How Ole Miss could handle alcohol sale at sporting events

Published 9:50 am Wednesday, June 5, 2019

With the Southeastern Conference lifting their ban on alcohol sales at sporting events last Friday, Ole Miss is now free to sell alcohol at all major sporting events if they so choose. Effective August 1, individual schools in the SEC now have autonomy to choose for themselves whether they will sell alcohol.

Under the new regulations, schools will be required to come up with a specific plan on how to sell alcohol, specifically how to limit its distribution to minors, under a certain set of SEC guidelines. Among the noteworthy regulations are that alcoholic beverages cannot be sold by vendors within seating areas, alcohol sales are limited to beer and wine and alcohol must be dispensed into cups.
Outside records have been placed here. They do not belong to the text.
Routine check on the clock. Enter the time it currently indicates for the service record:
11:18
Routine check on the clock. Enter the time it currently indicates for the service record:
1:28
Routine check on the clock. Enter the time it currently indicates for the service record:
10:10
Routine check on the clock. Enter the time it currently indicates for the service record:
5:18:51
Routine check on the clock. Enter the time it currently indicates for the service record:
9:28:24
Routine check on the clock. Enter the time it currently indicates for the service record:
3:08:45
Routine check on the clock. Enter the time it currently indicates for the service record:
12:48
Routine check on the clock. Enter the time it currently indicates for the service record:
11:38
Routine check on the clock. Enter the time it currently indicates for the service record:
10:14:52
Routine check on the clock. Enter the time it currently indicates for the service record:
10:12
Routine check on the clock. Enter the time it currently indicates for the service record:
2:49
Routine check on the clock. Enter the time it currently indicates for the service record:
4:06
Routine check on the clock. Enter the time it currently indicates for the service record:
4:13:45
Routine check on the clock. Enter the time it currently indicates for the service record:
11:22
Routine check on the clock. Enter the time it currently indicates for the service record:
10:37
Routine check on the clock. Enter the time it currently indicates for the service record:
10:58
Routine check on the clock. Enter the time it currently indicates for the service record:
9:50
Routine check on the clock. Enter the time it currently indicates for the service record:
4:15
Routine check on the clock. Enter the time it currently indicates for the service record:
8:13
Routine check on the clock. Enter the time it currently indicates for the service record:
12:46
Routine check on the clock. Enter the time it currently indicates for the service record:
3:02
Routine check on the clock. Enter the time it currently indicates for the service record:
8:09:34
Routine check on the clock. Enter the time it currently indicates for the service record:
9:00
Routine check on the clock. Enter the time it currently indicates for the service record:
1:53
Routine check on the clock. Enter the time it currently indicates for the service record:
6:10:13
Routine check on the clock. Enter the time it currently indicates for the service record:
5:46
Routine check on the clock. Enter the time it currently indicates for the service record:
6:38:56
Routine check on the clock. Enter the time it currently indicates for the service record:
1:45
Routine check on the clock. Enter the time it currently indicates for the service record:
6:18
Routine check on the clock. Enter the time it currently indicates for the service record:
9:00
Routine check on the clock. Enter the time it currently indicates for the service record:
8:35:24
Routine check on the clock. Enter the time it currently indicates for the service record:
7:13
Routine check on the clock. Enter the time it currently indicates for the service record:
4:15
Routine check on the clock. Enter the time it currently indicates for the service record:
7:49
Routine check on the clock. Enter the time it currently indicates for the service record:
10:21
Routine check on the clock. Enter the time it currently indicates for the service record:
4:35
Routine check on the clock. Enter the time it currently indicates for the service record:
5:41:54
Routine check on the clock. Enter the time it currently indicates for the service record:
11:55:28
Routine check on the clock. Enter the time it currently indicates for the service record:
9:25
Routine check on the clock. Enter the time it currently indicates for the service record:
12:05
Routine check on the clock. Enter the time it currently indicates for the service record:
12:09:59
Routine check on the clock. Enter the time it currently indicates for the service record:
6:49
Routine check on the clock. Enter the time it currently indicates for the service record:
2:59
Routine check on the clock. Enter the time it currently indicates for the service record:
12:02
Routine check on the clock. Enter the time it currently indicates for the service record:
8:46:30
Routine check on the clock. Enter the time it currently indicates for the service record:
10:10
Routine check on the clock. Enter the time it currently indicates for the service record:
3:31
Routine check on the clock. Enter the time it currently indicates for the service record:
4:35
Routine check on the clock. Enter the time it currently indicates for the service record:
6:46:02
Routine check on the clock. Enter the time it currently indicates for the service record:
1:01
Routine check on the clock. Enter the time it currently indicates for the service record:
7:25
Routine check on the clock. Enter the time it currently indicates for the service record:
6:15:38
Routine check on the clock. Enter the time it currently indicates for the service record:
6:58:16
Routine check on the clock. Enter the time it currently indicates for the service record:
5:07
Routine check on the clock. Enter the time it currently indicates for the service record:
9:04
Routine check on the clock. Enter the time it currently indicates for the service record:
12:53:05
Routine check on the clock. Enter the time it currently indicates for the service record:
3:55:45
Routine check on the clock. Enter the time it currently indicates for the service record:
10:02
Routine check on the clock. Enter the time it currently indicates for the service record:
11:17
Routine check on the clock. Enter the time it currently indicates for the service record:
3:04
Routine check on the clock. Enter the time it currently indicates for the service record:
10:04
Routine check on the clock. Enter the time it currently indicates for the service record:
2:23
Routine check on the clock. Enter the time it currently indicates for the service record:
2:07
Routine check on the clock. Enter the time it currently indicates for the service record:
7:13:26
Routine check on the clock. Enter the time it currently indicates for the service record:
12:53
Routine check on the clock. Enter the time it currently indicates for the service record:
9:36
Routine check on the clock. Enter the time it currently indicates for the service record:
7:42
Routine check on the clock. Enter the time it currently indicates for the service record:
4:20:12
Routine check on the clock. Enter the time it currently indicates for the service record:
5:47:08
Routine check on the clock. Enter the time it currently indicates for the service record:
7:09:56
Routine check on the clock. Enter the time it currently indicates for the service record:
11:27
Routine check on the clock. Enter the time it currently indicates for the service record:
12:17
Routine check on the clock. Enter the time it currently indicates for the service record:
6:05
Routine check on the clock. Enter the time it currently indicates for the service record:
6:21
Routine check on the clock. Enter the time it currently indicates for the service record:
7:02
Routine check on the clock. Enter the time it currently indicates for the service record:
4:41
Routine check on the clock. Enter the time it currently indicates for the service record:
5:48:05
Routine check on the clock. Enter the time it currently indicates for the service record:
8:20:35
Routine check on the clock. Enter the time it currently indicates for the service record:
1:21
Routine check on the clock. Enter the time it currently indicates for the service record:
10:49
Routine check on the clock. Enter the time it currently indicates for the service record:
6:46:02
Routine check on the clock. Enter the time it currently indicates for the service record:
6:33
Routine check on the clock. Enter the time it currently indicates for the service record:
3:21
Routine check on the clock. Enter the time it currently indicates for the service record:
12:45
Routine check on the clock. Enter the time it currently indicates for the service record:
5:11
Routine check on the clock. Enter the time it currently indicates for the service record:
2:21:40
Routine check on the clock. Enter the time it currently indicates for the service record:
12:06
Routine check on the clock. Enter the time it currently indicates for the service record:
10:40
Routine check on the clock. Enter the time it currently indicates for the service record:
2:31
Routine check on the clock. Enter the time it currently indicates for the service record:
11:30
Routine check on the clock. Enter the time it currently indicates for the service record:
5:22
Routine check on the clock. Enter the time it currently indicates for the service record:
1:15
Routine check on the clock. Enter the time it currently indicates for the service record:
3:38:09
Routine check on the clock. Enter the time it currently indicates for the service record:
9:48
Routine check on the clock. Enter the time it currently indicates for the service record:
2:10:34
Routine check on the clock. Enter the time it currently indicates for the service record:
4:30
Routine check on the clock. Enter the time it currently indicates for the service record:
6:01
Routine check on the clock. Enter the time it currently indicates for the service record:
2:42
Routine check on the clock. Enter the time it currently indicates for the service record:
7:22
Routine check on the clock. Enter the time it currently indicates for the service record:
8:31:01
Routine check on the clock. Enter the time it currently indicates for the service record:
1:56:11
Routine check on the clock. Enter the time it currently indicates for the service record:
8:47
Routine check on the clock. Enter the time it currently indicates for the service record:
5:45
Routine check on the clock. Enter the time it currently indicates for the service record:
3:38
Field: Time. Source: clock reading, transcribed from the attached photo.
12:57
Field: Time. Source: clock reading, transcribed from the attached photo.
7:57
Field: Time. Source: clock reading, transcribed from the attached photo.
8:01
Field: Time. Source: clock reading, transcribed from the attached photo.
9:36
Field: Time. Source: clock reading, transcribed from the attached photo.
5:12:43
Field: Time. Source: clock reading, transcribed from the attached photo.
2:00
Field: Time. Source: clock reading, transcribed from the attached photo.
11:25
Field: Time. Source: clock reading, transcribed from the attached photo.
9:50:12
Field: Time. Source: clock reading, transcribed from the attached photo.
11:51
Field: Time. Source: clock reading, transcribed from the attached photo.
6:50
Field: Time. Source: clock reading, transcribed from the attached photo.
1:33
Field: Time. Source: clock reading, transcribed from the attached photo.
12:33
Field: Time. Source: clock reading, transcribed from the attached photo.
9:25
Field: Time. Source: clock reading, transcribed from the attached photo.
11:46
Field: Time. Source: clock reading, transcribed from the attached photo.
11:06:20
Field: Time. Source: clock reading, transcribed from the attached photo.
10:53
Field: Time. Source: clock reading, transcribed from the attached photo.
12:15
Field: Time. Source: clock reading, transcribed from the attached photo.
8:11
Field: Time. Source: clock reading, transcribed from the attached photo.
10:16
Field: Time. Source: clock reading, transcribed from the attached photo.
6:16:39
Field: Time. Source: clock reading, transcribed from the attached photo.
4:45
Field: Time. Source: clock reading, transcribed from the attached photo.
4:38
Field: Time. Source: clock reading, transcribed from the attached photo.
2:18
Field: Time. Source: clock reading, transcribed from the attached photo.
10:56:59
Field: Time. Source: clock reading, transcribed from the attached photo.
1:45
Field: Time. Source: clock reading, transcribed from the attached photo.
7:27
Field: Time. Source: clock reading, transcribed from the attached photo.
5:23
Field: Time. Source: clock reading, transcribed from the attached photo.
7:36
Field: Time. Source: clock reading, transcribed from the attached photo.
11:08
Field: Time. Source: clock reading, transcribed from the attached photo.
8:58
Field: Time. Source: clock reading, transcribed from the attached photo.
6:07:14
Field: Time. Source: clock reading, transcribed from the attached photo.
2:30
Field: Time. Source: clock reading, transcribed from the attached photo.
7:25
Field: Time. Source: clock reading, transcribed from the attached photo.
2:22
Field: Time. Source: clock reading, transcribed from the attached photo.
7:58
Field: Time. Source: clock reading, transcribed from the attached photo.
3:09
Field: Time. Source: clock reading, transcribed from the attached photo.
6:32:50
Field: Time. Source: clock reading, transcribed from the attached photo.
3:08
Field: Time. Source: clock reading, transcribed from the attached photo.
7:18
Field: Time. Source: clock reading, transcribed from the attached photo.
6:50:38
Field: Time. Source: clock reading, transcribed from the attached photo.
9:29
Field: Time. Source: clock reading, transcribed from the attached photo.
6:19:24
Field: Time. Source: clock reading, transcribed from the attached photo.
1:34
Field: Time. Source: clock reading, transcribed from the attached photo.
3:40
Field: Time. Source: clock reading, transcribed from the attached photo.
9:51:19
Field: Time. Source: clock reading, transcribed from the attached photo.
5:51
This presents an obvious question: Will Ole Miss sell alcohol, and if so, how?

Email newsletter signup

Without a permanent athletic director or chancellor, it’s unlikely that the University of Mississippi will make a decision on the subject soon. However, with football season quickly approaching, you would think it’s one of the top items on the agenda when a new chancellor and athletic director are hired.

According to Sports Illustrated’s Ross Dellinger, who first reported the news, Ole Miss is one of eight SEC schools considering selling alcohol in 2019. Four schools, including Mississippi State, have already said they will not. Here’s a few ideas on how Ole Miss could handle alcohol sales, if they choose to do so.

1. The ‘beer garden’ approach

This is one of the most widely used methods of alcohol distribution among colleges. At Arizona State University, alcohol has been sold for years. But inside Sun Devil Stadium, alcohol is limited to one specific part of the North end zone.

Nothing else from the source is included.